> **What you will do**: Please extend the article about Branko Sucic's long wait for his Old Age Security pension, starting right after its final sentence.

> **Document text**:
────────────────
Branko Sucic has been waiting a long time for his Old Age Security pension.
His daughter says the 78-year-old has been faced with a barrage of government demands for decades-old documents ever since first applying for the payments in 2004, but 10 years later she feels he’s no closer to getting what he deserves.
“He could die by the time this goes through,” said Marianne Rukavina, whose father immigrated to Canada in 1970. “This is so wrong…and I just want to make it right.”
Sucic, however, doesn’t seem to be alone — some advocates for seniors and immigrants claim certain applicants who came to Canada from other countries appear to be treated unfairly when they apply for OAS.
“This is more particular to people who have come into the country some time through their life and moved in and out of the country apparently,” said Susan Eng, a Toronto lawyer and vice-president for advocacy at CARP, a group that defends seniors’ interests.
“I think it’s a practical problem of barriers that are very difficult for people to overcome. If you ask the average citizen whether or not they kept their travel documents from 20 years ago to prove how long they spent some place they would have a hard time coming up with them.”
Service Canada says OAS payments are available to most people aged 65 or older who meet legal status and residence requirements. Applicants living in Canada typically need to be Canadian citizens or legal residents at the time their application is approved and must have lived in Canada for at least 10 years after turning 18.
To satisfy requirements, all applicants must provide “supporting documentary evidence” to prove all the dates they entered and exited the country.
“It is important to establish periods of Canadian residence because, not only does residence determine eligibility to the OAS pension, it can also affect the amount of pension the applicant will receive,” said Eric Morrissette, a spokesman with Employment and Social Development Canada. “An application for an OAS pension cannot be approved until all eligibility requirements have been met.”
────────────────
> **Record excerpts**:
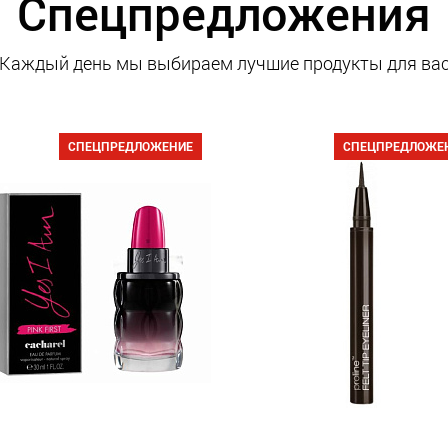
Спецпредложения
Каждый день мы выбираем лучшие продукты для ва
СПЕЦПРЕДЛОЖЕНИЕ
СПЕЦПРЕДЛОЖЕ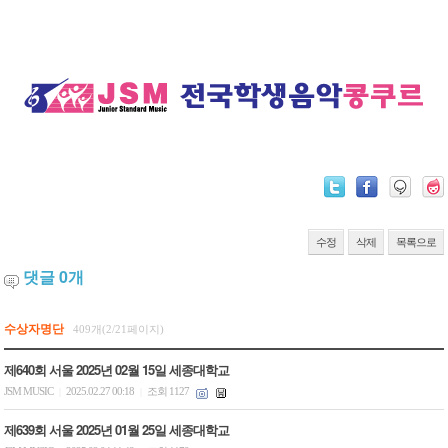
수정
삭제
목록으로
댓글
0
개
수상자명단
409개(2/21페이지)
제640회 서울 2025년 02월 15일 세종대학교
JSM MUSIC
2025.02.27 00:18
조회 1127
|
|
제639회 서울 2025년 01월 25일 세종대학교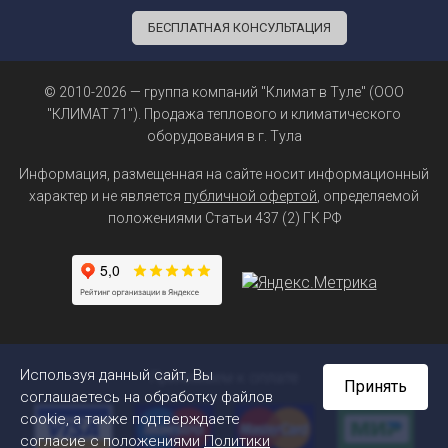
БЕСПЛАТНАЯ КОНСУЛЬТАЦИЯ
© 2010-2026 — группа компаний "Климат в Туле" (ООО
"КЛИМАТ 71"). Продажа теплового и климатического
оборудования в г. Тула
Информация, размещенная на сайте носит информационный
характер и не является
публичной офертой
, определяемой
положениями Статьи 437 (2) ГК РФ
Используя данный сайт, Вы
Принимаем к оплате
Принять
соглашаетесь на обработку файлов
cookie, а также подтверждаете
согласие с положениями
Политики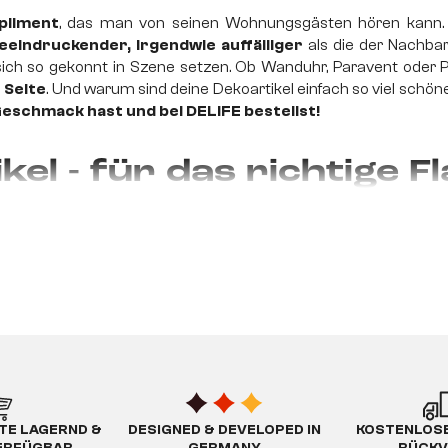
pliment
, das man von seinen Wohnungsgästen hören kann. 
eeindruckender, irgendwie auffälliger
als die der Nachba
 sich so gekonnt in Szene setzen. Ob Wanduhr, Paravent oder P
 Seite
. Und warum sind deine Dekoartikel einfach so viel sch
 Geschmack hast und bei DELIFE bestellst!
el - für das richtige Fl
aufregend, individuell, nachhaltig
den Blick durch den Raum schweifen und kann nicht anders als 
 auch die kleinen, die das besondere Etwas aus deinen vier W
mmer gekonnt in Szene
, verleihst kleinen Ecken den letzten
eko-Elemente, die dein Herz vor Freude hüpfen lassen, findest d
TE LAGERND &
DESIGNED & DEVELOPED IN
KOSTENLOSE
akter deiner Wohnung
────────────────
> **Solved problem**:
Those dissatisfied with decisions from Service Canada can request a reconsideration of their case but it must be made in writing within 90 days of being notified of the decision.
Sucic’s daughter can’t believe how onerous the process has been for her father, who grew up in what is now Croatia. He left the country for Italy in the late 50s with his wife, before moving to Australia in 1959, where he became a citizen of that country.
He then brought his family to Canada in 1970, where he lived and worked until December 1993, when he moved back to Croatia to support his extended family during the war in former Yugoslavia. He returned to Canada in 1997 and has lived here ever since.
With three failed applications behind them and a fourth underway, Rukavina has now made it her mission to ensure her father succeeds.
In their latest communication with Sucic, Service Canada asked for his exact residences from birth until present, Rukavina said, including her father’s “current address” in Australia, despite the fact that he hasn’t been back to the country since 1970.
“This is absolutely insane, the amount of documentation wasted, sent, not acknowledged — the things that they’ve asked for they have received,” said Rukavina, who has also raised the case with the office of the minister for employment and social development.
“If this is happening to my dad, there’s other people out there that this is happening to.”
Ed Janicki would have been in the same situation if not for an old luggage tag he found while rummaging through his mother’s possessions.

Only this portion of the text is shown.